Когда три Байрона закончили свой номер, началась настоящая овация. Занавес поднимали двенадцать раз.

Густав схватил английский словарь и вскочил с места, исполненный решимости.

— Пошли! — крикнул он и побежал.

Профессор и Эмиль, едва поспевая, ринулись за ним.

Они ждали близнецов в коридоре за сценой.

— Hallo, boys! {Привет, мальчики (англ.).} — крикнул Профессор. Близнецы обернулись.

— A moment, please… {Минутку, пожалуйста (англ.).} — попросил Густав. Макки — тот, что поменьше, — бросился бежать со всех ног и исчез в какой-то задней комнате. Джекки стоял и смотрел на ребят.

— You are wonderful, — сказал Эмиль. — Very nice, indeed. My compliments, Byron {Вы великолепны! Просто прекрасно! Я вас поздравляю, Байрон (англ.).}.

Джекки подошел к ребятам поближе. Он был мокрый от пота, и вид у него был очень усталый.

Густав листал словарь.

— Hallo, dear, — проговорил он, запинаясь. — We have seen you. It's the greatest impression in all my life, by Jove! Do you understand? {Послушай, дорогой. Мы видели. Это самое большое впечатление за всю мою жизнь. Клянусь! Вы поняли? (англ.)}.

Джекки долго глядел на мальчишек. Потом он тихо сказал:

— Не валяйте дурака! Я ни слова не понимаю по-английски. Привет, господа!

У всех троих вытянулись лица. Густав захлопнул словарь.

— У меня сейчас будет удар. Я думал, ты англичанин.

— Да что ты! Это просто наш псевдоним, чтобы выступать. Иностранные имена нравятся публике. А теперь отгадайте, как меня зовут на самом деле.

— Ты уж лучше сам скажи, а то гадать можно долго, — сказал Профессор.

— Вы будете смеяться! Да ладно! Меня зовут ПАулъхен ПашУльке.
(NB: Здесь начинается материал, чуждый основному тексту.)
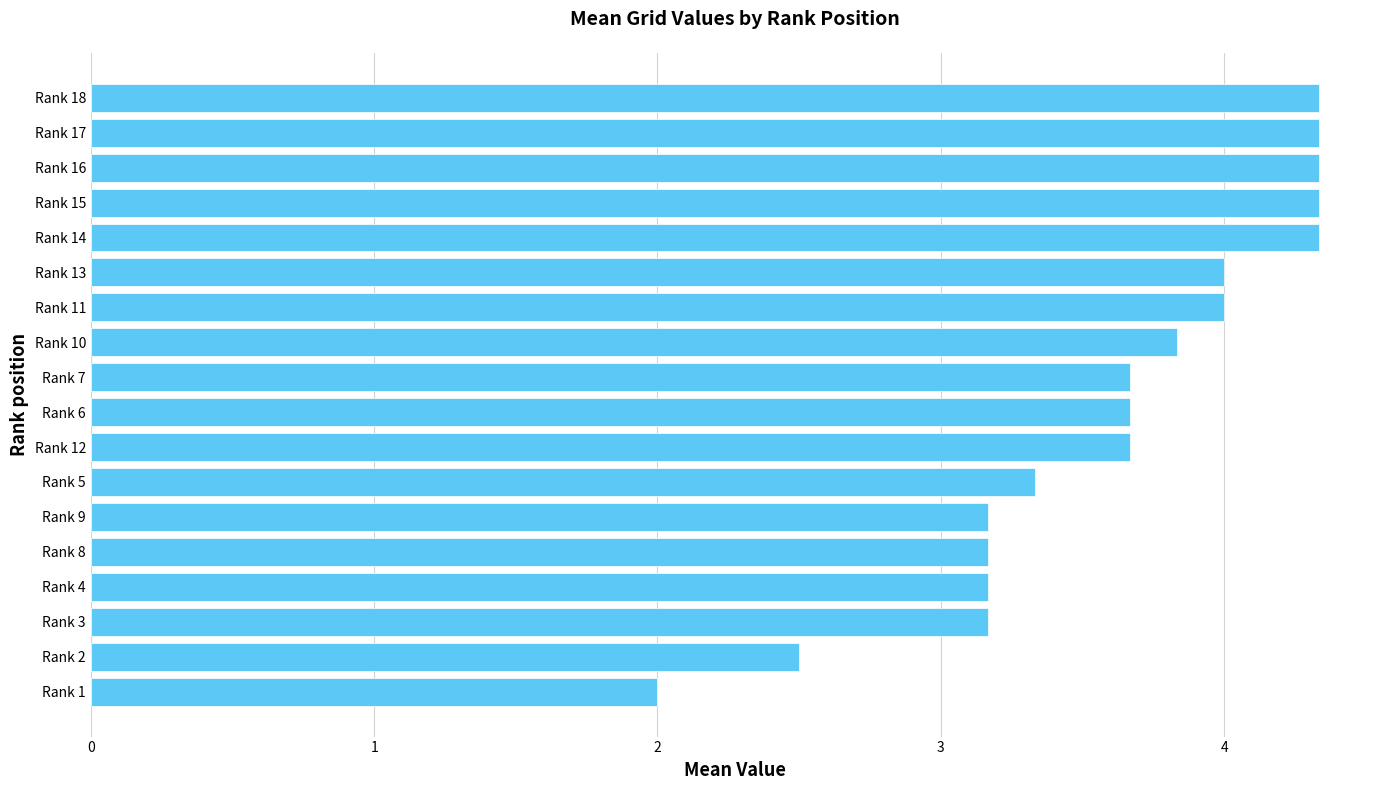

True or false: the data shows 4.0 at Rank 11.

True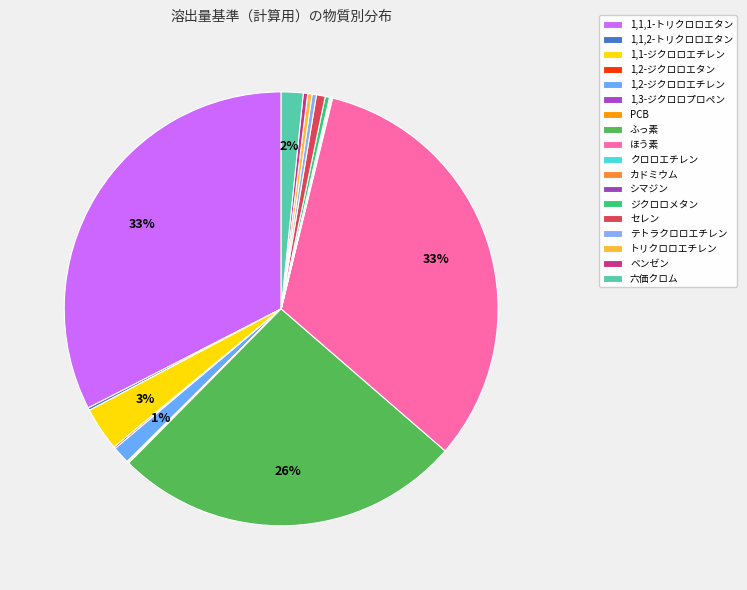

Which category has the biggest portion of the pie?

1,1,1-トリクロロエタン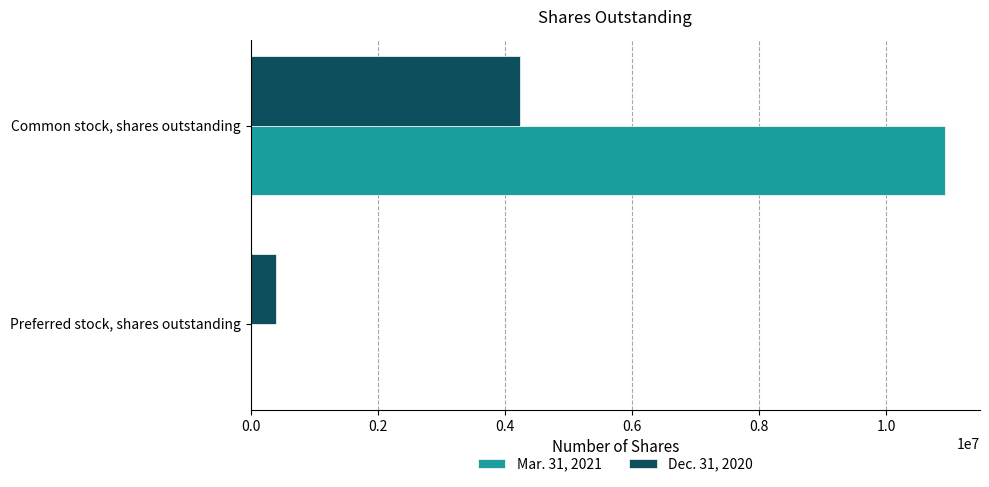

How many data points does each series have?

2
— Паульхен Пашульке! — изумленно повторил Густав. — Имя, как у гнома. Меня зовут просто Густав. Но все это мура! Мы хотели тебе сказать, что мы в восторге. Старик, это просто высший класс!

Джекки обрадовался похвале.

— Очень приятно, — сказал он. — Вы завтра придете на пляж?

Они кивнули.

— Значит, до завтра! — крикнул он и исчез в той комнате, в которой уже скрылся его брат.

Трое друзей постояли еще в коридоре, поглядели друг на друга и в конце концов рассмеялись.

Густав с презрением засунул словарь в карман, обнял Эмиля и Профессора и сказал:

— Поделом нам! И зачем только люди учат иностранные языки!